Freshwater Railway is now providing Southeast Michigan with these same dual benefits: increased capacity and economic development.


"We already have two dysfunctional transit systems and we don't need another. "

Freshwater Railway is its own entity; we cannot speak for other transit organizations.

What we can do is clarify things. First, contrary to popular belief, Southeast Michigan is not the only metropolitan area with multiple transit providers. If anything, we're rare in that we have so few.

Second, each transit operator in Southeast Michigan serves a completely different function. One is a local city bus system, another is a longer-distance suburban bus system. And us, we're a regional rail system, with a handful of bus routes to fill in gaps. We have taken the lead on regional coordination – for bus services and rail services both. Even with multiple entities, there's in fact very little overlap or duplication. As demonstrated elsewhere, this is an effective configuration for a large area with diverse transportation needs.

Finally, Freshwater Railway is, well, a fresh start. We bring a spirit and an enthusiasm for transit that's generally been absent from the implementation level. We look forward to working with our neighboring systems to improve transit in all corners of Southeast Michigan.


"All public services should be contracted out to private companies. "

We opt for common sense over extremism. That's why we don't see contracting or outsourcing or privatization as all-or-nothing matters.

To start, our very existence is a sales bonanza for private enterprise. We purchase thousands of items from hundreds of vendors. To ensure prudent use of the public dollar, we do it with freakish transparency.

Then, we do outsource portions of our service where it makes sense. For instance, private charter companies operate all of our Connector Bus routes. These companies feature facilities, equipment, and established business models that make them a good fit to deliver this service. They're all homegrown Michigan outfits, to boot.

Some of our service – one rail line and all Detroit-based bus routes – we operate through our wholly owned subsidiary, H2O Operations Group. Thanks to our dedicated, efficiency-thirsty staff, operating these services in-house is both practical and economical.

There will always be private companies to claim they can do it for less. But low bids eventually bottom out – and you get what you pay for. While respectable private operators are out there, our in-house services measure favorably in key performance areas. Our product is too important to gamble on underbidding, absentee management and/or cut corners.

Today, an alarming number of public entities consist only of executives and purchasing agents. With all due respect to those professions, we see a long-term advantage in knowing our own business from the board room to the driver's seat. After all, we are a transit system – we don't ever want to lose our head for transit operations.


"We already have the Woodward Light Rail study. "

Woodward Avenue plans represent a different application for a different need. Proposals for Woodward are light rail, a train that serves more stops, operates very frequently, and is well suited to a dense urban environment.

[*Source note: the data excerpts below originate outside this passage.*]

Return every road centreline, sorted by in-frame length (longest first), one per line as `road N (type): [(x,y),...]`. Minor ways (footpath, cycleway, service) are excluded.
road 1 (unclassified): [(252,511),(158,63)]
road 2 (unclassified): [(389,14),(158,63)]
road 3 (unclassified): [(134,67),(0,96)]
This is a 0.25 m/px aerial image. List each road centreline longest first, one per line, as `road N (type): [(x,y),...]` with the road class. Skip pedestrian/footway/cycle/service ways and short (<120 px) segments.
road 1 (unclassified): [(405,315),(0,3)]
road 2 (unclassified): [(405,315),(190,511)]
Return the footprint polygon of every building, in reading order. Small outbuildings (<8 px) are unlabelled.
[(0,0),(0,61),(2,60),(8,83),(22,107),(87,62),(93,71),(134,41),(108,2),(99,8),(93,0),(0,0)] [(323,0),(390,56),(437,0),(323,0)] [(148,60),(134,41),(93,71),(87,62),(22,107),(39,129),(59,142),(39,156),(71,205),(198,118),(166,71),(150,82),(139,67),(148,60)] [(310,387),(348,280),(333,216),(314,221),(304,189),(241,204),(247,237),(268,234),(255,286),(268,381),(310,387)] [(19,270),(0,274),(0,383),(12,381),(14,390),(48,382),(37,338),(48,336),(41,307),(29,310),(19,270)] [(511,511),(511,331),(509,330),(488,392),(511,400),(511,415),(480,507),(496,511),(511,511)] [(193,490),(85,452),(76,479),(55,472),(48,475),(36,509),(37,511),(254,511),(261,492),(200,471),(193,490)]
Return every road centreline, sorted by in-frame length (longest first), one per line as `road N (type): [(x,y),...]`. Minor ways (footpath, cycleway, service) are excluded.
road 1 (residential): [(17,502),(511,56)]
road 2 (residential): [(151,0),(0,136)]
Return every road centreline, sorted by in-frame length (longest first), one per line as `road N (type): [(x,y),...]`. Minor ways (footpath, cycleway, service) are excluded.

Freshwater Railway is commuter rail. We serve longer, regional trips that cross municipal boundaries. Our stations are spaced further apart, our trains operate at higher speeds, and some of our routes run exclusively at peak commute times.

Freshwater Railway also includes a bus component. Largely neglected in other conversations, buses are a critical piece of the transit puzzle. No matter how many rail lines we build, we'll always need a bus system for the deepest level of connectivity. We're investing in bus routes to jump-start human-scale, car-optional lifestyle choices in "off-Woodward" neighborhoods. You'll find the friendly, attractive character of our bus services unlike anything you've heard about transit in Detroit.

When it comes to transit modes, one is not better than the others. They are all pillars of a fully developed transit network. No part of that network functions optimally until all the modes are working together.